Published on 11:31 AM, May 12, 2019

Voting in Indian elections reaches next-to-last phase

Election officers crowd around a distribution center to receive electronic voting machines for their respective polling stations on the eve of polling in Prayagraj, India, Saturday, May 11, 2019. The sixth phase of the seven-phased general elections will be held Sunday. Photo: AP /Rajesh Kumar Singh

Millions of Indians today exercised their franchise as the long-drawn parliamentary elections entered its home stretch to winding down with voting in the sixth and penultimate phase underway across the national capital and six other states in another litmus test for Prime Minister Narendra Modi's re-election bid.  

India's first citizen President Ram Nath Kovind cast his vote at polling booth inside the Rashtrapati Bhavan complex this morning, reports our New Delhi correspondent.

Kovind and his wife Savita cast their votes. This is the first time that Kovind has exercised his voting right after taking over as the President of India in July 2017. Top of Form

Rahul Gandhi too cast his vote early in the morning, the correspondent reports.

The fate of several ministerial colleagues of Modi, including Radha Mohan Singh (Agriculture), Harshvardhan (Science & Technology) and Maneka Gandhi (Women and Child Development), opposition Samajwadi Party chief Akhilesh Yadav and Congress leaders Digvijay Singh and Jyotiraditya Scindia, will be decided in the sixth phase in which polling is being held in 59 constituencies where an estimated 10.70 crores people are eligible to vote in the penultimate phase.

The seventh and final phase of voting will take place on May 19 and results are to be declared on May 23.    

Elections are being held in 14 seats in the key battleground state of Uttar Pradesh, 10 seats in Haryana, eight constituencies each in Bihar, Madhya Pradesh and West Bengal, seven seats in Delhi and four in Jharkhand.

Today's polling is seen as a big test for Modi-led Bharatiya Janata Party which had won 45 of the 59 seats five years ago.
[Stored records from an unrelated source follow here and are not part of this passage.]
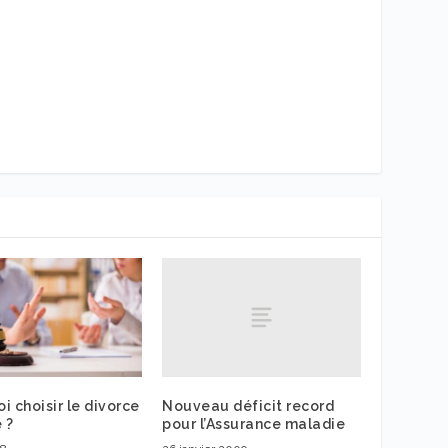
Nouveau déficit record
i choisir le divorce
pour l’Assurance maladie
 ?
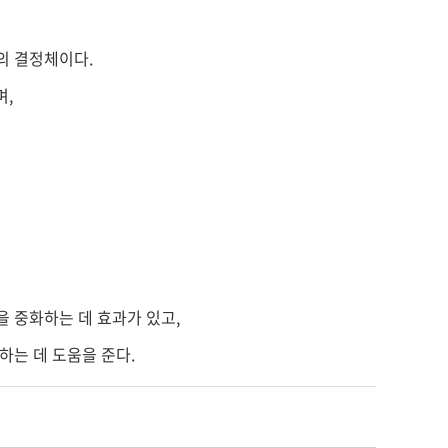
의 결정체이다.
며,
.
 중화하는 데 효과가 있고,
하는 데 도움을 준다.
The party is looking to make big gains in West Bengal against Mamata Banerjee-led Trinamool Congress and seek to cut its potential losses in states where it had reached the peak in the national polls five years ago.  
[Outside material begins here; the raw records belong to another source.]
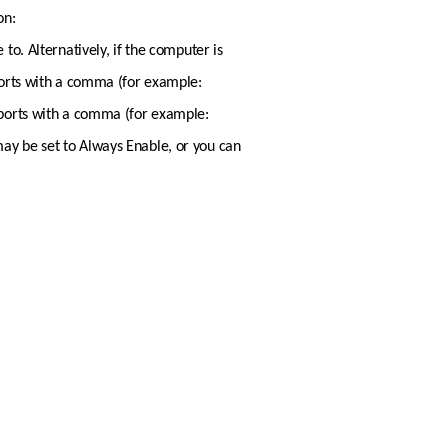
on:
o. Alternatively, if the computer is 
ports with a comma (for example: 
 ports with a comma (for example: 
ay be set to Always Enable, or you can 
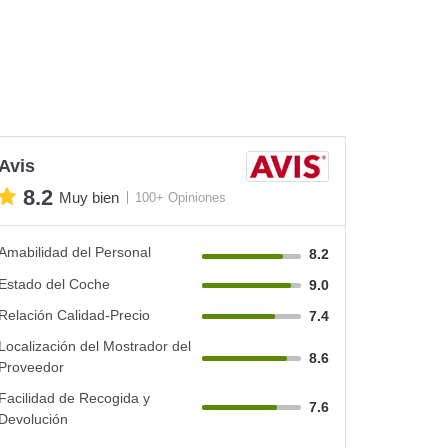
Avis
8.2
Muy bien
100+ Opiniones
Amabilidad del Personal
8.2
Estado del Coche
9.0
Relación Calidad-Precio
7.4
Localización del Mostrador del
8.6
Proveedor
Facilidad de Recogida y
7.6
Devolución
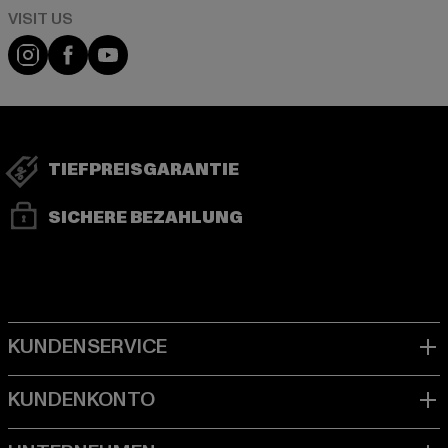
Visit our Instagram page:
Visit our Facebook page:
Visit our YouTube channel:
TIEFPREISGARANTIE
SICHERE BEZAHLUNG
In Uttar Pradesh, the BJP had won 13 of the 14 constituencies, where voting took place today,

seven of the ten seats in Haryana, seven of eight in Madhya Pradesh, all eight in Bihar,all seven in Delhi and all four in Jharkhand.

While the BJP is facing a divided opposition in Delhi and neighbouring Haryana, it has run into a strong challenge from the caste-based alliance of the SP and the Bahujan Samaj Party in UP, especially in eastern part of UP where polling was held today.

The saffron party is also hoping to make a big impact in four of the eight constituencies in West Bengal. These four constituencies—Jhargram, Purulia, Bankura and Midnapore are in the tribal belt of the state where it had put up an impressive show in panchayat polls last year.

The Trinamool Congress, the BJP, the Congress and the Left Front constituents - the CPI(M), the CPI and the Forward Bloc - are the main contenders in West Bengal. In this phase, polling will be held in Jangal Mahal - the forested region of Bankura, West Midnapore, Jhargram and Purulia districts, which used to be a Maoist hotbed, during the erstwhile Left Front government. The BJP made a determined push to wrest this area dominated by Trinamool since the decline in Maoist presence.

The Congress will be looking to make major gains in MP after its win against the BJP in state assembly polls less than six months ago. The party could win only two out of the total number of 29 parliamentary seats in the heartland state. 

In MP, the Bhopal parliamentary seat will see an interesting fight between senior Congress leader Digvijay Singh, a former Chief Minister, and BJP nominee Pragya Singh Thakur, an accused in a terror blast case. Guna constituency in the state will seal the fate of Congress general secretary and Jyotiraditya Scindia and Modi's ministerial colleague and BJP nominee Narendra Singh Tomar who is in fray from Morena.

The fight in the national capital, is triangular involving the BJP, the Congress and the Aam Aadmi Party. Prominent candidates in the fray in Delhi include veteran Congress leader Sheila Dikshit, Olympian boxer Vijender Singh, Harsh Vardhan of BJP and rival cricketer-turned-politician Gautam Gambhir of the BJP.

In Haryana, former chief minister Bhupinder Singh Hooda, a sitting legislator of the Congress from Rohtak district, is once again trying his luck to enter the lower House, this time from Sonipat. Earlier, Hooda had been a four-time parliamentarian from Rohak constituency.

In Jharkhand, the BJP this time is facing a grand alliance between the Congress and a clutch of regional parties and anti-incumbency including some controversial policies of the state's BJP government relating to transfer of forest land ownership from tribals to non-tribals. Tribals make up about 26 per cent of Jharkhand's nearly 32 million population.

In Bihar, four sitting lawmakers including India's Agriculture Minister Radha Mohan Singh, are among the 127 candidates contesting.